Good Luck with that, and ........

Boiler up!


----------



## Jaxidian (Jun 6, 2011)

00negative said:


> Good Luck with that, and ........


eh? Do elaborate, please?


----------



## Droosh (Jun 15, 2011)

FWIW, I prefer the current setup. Besides needing a different recovery this phone is not that unique. I wouldn't want to miss all the good conversations that would occur in the other carrier's threads.

Sent from my SCH-I535 using Tapatalk 2


----------



## 00negative (Jul 25, 2011)

Jaxidian said:


> eh? Do elaborate, please?


You have said it yourself a couple times in this thread already. There are a million ways it could be done and none are a 100% perfect solution, each way introduces its own issues.

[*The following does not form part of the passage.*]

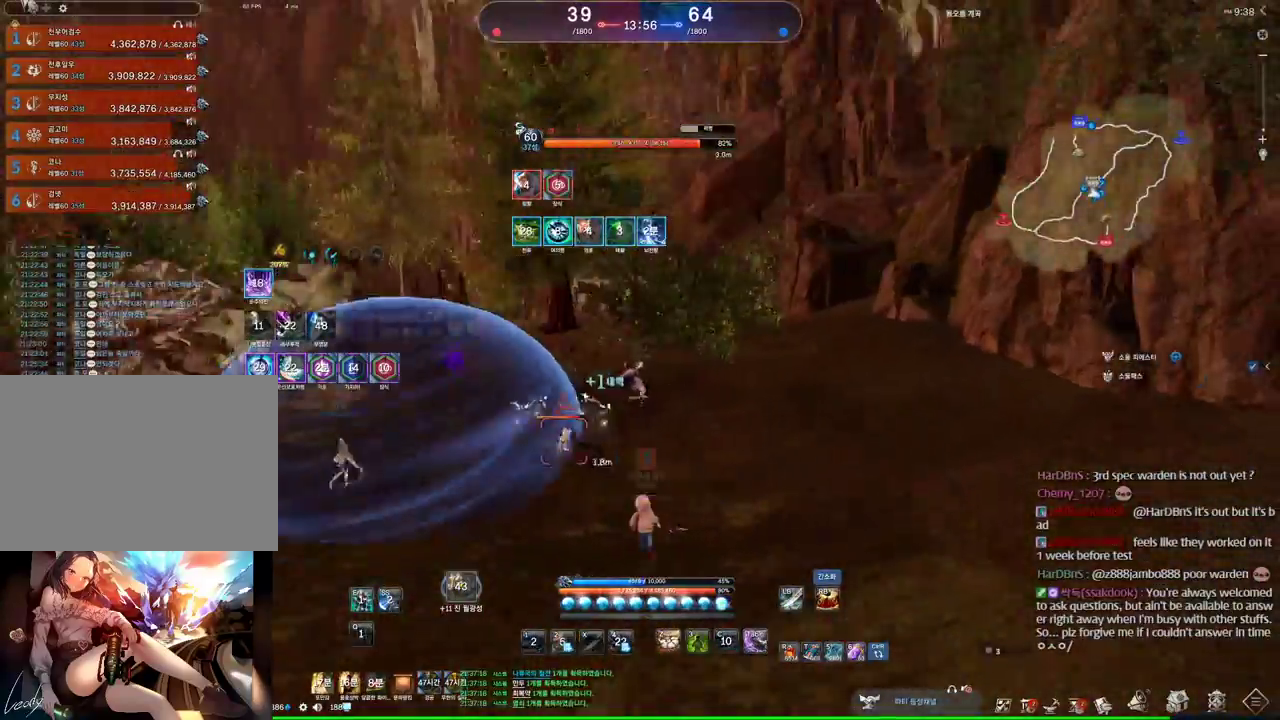
{"keys": ["d"], "mouse": [], "events": [[266, "1", "down"], [366, "1", "up"]]}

I think end users would benefit from their suggestion but from a site maintenance perspective and developer it would probably be more work so its a matter of preference and whether one ways benefits would outweigh the others detriments and how do you quantify it.

If it never changes it doesn't really matter to me. I just think there are ways it could be improved upon.


----------



## Jaxidian (Jun 6, 2011)

00negative said:


> There are a million ways it could be done and none are a 100% perfect solution, each way introduces its own issues.


Okay, I misunderstood what you meant. Thanks for the clarification.


----------